In fact, research at the Stanford University Center for Longevity has demonstrated that the age group over 55 is much more adept at screening out negative images and focusing on positive ones, through use of the frontal lobes, than those aged 40-55, who are in turn better at it than those under 40.  

But where or how, do we find these elusive gamma waves associated with happiness?  Well, we also know that our brain produces very strong gamma signals when we have an “aha” moment, when we bring multiple sources of information into a new understanding.  This also happens when we observe a sudden perceptual shift, as occurs when looking at the Necker Cube.  

IMAGE #12, THE NECKER CUBE        

IMAGE #13, TWO WOMEN & A MAN

When you see the cube shift, your brain emits the cherished gamma waves.  We can also stimulate our frontal lobes and gamma waves by proposing a completely new complex “self” for ourselves, like the idea of becoming the superhero of your new self.
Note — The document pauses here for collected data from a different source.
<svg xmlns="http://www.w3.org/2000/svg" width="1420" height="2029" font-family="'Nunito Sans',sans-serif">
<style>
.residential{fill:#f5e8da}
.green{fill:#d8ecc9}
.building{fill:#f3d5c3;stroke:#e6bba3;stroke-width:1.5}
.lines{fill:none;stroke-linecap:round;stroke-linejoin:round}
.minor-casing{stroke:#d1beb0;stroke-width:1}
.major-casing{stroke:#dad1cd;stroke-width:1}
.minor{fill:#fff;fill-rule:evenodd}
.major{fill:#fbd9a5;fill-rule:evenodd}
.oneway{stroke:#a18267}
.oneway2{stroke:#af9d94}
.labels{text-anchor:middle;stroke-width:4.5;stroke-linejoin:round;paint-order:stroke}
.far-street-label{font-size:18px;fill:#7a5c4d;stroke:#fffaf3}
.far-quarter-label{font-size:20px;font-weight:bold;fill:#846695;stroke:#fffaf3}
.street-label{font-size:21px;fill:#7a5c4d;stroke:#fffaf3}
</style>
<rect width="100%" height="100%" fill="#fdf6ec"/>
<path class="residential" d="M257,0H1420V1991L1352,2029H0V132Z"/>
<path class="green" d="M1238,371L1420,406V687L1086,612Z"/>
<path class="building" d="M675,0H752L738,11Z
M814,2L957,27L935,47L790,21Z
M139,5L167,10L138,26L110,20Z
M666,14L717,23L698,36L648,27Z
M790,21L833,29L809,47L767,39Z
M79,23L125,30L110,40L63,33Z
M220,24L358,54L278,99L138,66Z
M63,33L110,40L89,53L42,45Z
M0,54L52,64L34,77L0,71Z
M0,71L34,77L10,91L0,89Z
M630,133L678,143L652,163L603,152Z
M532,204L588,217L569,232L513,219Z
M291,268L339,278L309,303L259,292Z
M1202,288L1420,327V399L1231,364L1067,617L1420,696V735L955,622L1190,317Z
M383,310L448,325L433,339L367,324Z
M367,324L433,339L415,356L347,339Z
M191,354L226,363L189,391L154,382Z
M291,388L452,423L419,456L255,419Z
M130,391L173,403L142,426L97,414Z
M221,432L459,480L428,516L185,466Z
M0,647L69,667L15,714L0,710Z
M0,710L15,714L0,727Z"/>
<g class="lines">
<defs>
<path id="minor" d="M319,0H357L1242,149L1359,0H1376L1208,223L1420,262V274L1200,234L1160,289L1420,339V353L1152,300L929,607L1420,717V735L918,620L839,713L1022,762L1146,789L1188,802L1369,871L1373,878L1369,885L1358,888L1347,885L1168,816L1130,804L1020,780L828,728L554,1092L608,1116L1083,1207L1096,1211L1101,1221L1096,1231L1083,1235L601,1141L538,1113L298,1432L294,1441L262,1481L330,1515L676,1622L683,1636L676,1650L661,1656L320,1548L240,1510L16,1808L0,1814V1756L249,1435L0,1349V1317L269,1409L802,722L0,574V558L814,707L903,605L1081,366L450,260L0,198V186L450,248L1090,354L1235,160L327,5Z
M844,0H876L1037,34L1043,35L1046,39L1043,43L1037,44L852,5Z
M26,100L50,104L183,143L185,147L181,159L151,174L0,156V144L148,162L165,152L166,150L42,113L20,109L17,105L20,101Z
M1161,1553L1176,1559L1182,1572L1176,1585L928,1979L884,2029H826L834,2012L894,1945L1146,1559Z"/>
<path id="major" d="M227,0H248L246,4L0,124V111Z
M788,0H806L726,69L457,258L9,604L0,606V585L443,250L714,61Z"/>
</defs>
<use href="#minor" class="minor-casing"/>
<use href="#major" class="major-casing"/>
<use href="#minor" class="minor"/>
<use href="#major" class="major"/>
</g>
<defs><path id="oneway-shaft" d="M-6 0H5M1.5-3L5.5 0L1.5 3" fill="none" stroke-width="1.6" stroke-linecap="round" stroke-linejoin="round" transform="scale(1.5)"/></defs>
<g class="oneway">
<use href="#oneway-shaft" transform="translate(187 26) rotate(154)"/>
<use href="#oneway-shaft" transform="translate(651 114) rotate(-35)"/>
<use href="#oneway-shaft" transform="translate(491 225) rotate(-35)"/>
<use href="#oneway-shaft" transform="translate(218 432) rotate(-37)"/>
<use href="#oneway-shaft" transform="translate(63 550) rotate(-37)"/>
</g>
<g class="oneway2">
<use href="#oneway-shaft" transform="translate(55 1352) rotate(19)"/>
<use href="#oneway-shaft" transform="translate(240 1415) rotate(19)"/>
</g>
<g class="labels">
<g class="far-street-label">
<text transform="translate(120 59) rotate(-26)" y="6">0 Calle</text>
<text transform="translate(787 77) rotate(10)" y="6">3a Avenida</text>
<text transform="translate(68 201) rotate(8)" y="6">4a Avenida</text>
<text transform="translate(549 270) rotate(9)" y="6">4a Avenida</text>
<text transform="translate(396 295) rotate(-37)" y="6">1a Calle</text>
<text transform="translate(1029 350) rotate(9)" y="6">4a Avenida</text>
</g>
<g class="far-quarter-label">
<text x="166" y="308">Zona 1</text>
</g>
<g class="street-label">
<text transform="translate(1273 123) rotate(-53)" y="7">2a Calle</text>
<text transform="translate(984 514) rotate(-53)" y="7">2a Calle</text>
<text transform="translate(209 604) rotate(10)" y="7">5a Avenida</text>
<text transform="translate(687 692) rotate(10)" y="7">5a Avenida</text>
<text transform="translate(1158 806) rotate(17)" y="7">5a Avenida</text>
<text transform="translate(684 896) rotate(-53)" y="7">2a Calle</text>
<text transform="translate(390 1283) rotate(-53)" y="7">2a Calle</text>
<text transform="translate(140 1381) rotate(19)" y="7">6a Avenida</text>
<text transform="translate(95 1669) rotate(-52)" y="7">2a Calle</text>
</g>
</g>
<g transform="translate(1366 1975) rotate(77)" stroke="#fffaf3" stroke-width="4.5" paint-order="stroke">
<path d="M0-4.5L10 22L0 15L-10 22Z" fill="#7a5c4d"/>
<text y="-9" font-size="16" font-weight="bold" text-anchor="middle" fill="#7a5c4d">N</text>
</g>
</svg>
It seems like this might take a little magic, but Arthur C. Clarke said:  “Any sufficiently advanced technology is indistinguishable from magic.”  

So it is just a question of taking mind technology to its outer limits to find that magic.  
But where do we look?  Perhaps at the hologram of complete consciousness.  

Function is not entirely localized in the brain.  (Use examples of Karl Lashley’s search for the “engram” of memory, the woman with only half a brain, people suffering from Alzheimer’s disease and Jill Bolte Taylor’s account of discovering the right hemisphere in her book My Stroke of Insight.)  Says Taylor:  “I don’t want to stay any longer in the left hemisphere than necessary.  It’s not a great place to hang out unless you need to do cognitive thinking.”  She can now confirm that the brain is designed to heal itself, and she can also now sing in tune.

The human mind was born when individual, self-reflective consciousness burst from our brains.  We thought of words, and words gave us a way to name ourselves, and suddenly we existed.  Now that consciousness can combine with the universal joy and compassion in the quantum, Akashic Field.  This will allow us to use both hemispheres of the brain, both hands of the mind to mold our lives into something beautiful.  Life and its constant input of sensory perception is the potter’s wheel that endlessly spins through our brains.  Our minds are the hands that we can put to work on the soft tissue of our brains and create a new piece of pottery, a work of our own art, our new, and unpredictable, self.
 
IMAGE #14, THE MAGIC OF THE MIND

Every thought we think creates a biochemical reaction in the brain.

IMAGE #15, THE ORIGINAL SLIDE WITH NO WORDS

And so we become what we think.  Our life is the creation of our Mind.  Let’s try to make it a Mind full of universal compassion.  

SECOND MAGIC TRICK

It’s as if our mind were a delicate tissue, originally a clean slate that has been soiled and crumpled over time from all those messy thoughts and harsh cultural environments.  Wouldn’t it be great if we could transform it by creating one magnificent “Aha!” moment and send out a rush of gamma waves to everyone?
 

 

 
 
 
"You may not have the opportunity to do great things, but we all have the opportunity to do small things in great ways."